Beckwirth was shot in the stomach and the head, and an autopsy confirmed that the shots were the cause of death. Gary Beckwirth, president of Beckwirth Investments, identified his wife’s body late last night.
Madlyn Beckwirth had been missing since last Monday, when her husband filed a report with Midland Heights Police Chief Barry Dutton. An investigation into the disappearance by Detective Gerald Westbrook had proved fruitless until yesterday, when a Press-Tribune reporter received a phone call from Mrs. Beckwirth and traced her to Bally’s Casino Hotel in Atlantic City.
There is still no explanation for Madlyn Beckwirth’s disappearance, and no arrest was made in connection with her murder. Her husband was questioned last night, but was not held or charged.
“When a woman is killed, the first logical suspect, given no obvious outside motive, is the husband,” Dutton said last night. He added, however, that he knew of no evidence tying Gary Beckwirth to his wife’s death.
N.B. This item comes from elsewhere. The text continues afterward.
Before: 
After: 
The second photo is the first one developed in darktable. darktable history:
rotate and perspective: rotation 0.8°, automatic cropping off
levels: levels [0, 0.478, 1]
Prior to her disappearance, Madlyn Beckwirth had been receiving threatening phone calls tied to the mayoral campaign, according to Rachel Barlow.
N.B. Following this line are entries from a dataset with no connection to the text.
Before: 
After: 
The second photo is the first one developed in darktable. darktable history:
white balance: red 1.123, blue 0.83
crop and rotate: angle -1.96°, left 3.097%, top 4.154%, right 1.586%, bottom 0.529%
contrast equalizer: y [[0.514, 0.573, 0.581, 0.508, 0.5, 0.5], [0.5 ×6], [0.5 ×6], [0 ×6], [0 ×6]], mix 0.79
Questioned about her disappearance yesterday hours before her body was discovered, Madlyn Beckwirth said only that she was “fine,” and would “be back in a few days.
“This really isn’t a big deal,” she said.
Gary and Madlyn Beckwirth have a son, Joel, who is 14. According to Milton Ladowski, the Beckwirth family attorney, the investigation into Madlyn’s murder will be conducted by New Jersey State Troopers, the Atlantic County Prosecutor’s Office, and the Midland Heights police.
The story went on to detail the political infighting in Midland Heights and the tension between Barlow and Olszowy, strictly because the night editor had asked me to include it. I thought the odds that Madlyn Beckwirth had been killed because of the mayor’s race in Midland Heights to be awfully long.
Of course, I had also thought Madlyn was a simple runaway wife who’d charge up the credit cards and be back in a few days. What I thought didn’t seem terribly relevant right at the moment.
The next morning, I got the kids out to school and myself out of the house as quickly as I could, successfully avoiding the inevitable phone call that would result when Milt Ladowski, the morning paper in hand, choked on his egg white omelet and decaffeinated coffee. I walked over to police headquarters and Marsha immediately pointed me toward Barry’s office.
“He’s in there,” she said. “He’s not happy.”
“You think I should have brought donuts?” I asked.
She shook her head. “You could bring the whole Drake’s bakery in there today,” she said. “Wouldn’t help you.”
I took a deep breath and knocked on Barry’s door. The guttural grunt from within indicated that I should enter, and against my better judgment, I did.
The first thing I saw in the office was the Press-Tribune on Dutton’s desk. It was turned to the inside page that my story on Madlyn had jumped to. Barry, reading half-glasses in his hand, was behind the desk, doing an imitation of a college professor in the body of an angry grizzly bear. His eyes were wide, and his hands were clenched. I wouldn’t have been surprised to see him chewing through a two-by-four.